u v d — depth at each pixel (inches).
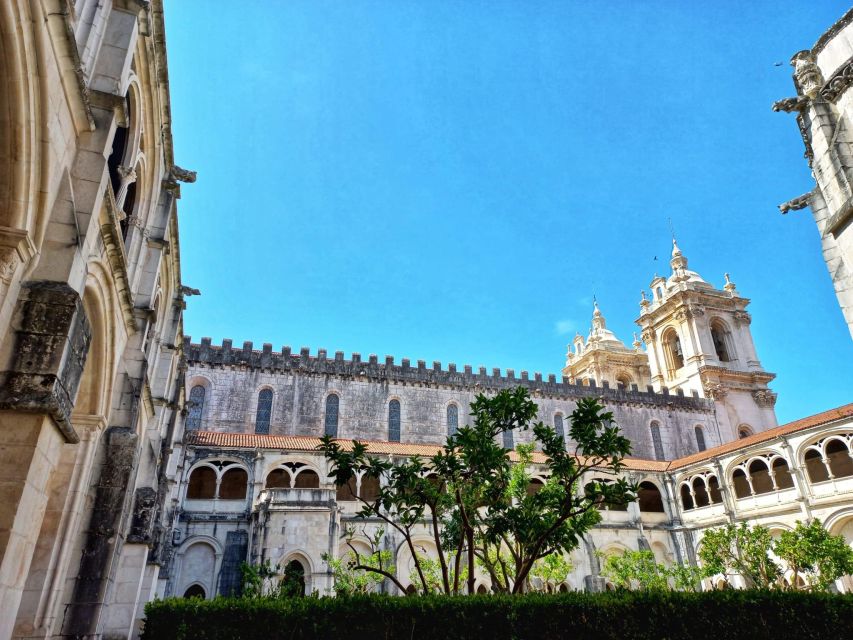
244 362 2062.0
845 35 641.0
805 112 662.5
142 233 830.5
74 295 425.4
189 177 923.4
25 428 396.8
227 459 1638.8
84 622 637.3
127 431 705.6
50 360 406.3
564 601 632.4
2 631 370.6
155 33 705.0
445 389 2314.2
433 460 729.6
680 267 3157.0
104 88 526.3
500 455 684.1
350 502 1723.7
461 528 855.7
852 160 599.8
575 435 730.8
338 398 2144.4
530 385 2466.8
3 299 396.5
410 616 608.7
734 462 1915.6
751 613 656.4
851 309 587.8
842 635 647.1
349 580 1181.7
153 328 954.1
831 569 1175.0
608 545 1903.3
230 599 647.1
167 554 1374.3
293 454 1695.4
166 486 1146.0
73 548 653.9
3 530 372.8
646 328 3159.5
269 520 1371.8
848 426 1589.6
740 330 2979.8
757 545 1311.5
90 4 527.8
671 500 2100.1
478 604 618.8
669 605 647.1
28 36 372.5
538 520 719.1
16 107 374.3
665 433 2586.1
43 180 417.7
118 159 688.4
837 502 1583.4
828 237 631.8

---------------

**ASSIGNMENT**: In the entries above, please find the line with "751 613 656.4" and the line with "671 500 2100.1", then write out exactly those two lines and every line between them, and nothing more.

**OUTPUT**:
751 613 656.4
851 309 587.8
842 635 647.1
349 580 1181.7
153 328 954.1
831 569 1175.0
608 545 1903.3
230 599 647.1
167 554 1374.3
293 454 1695.4
166 486 1146.0
73 548 653.9
3 530 372.8
646 328 3159.5
269 520 1371.8
848 426 1589.6
740 330 2979.8
757 545 1311.5
90 4 527.8
671 500 2100.1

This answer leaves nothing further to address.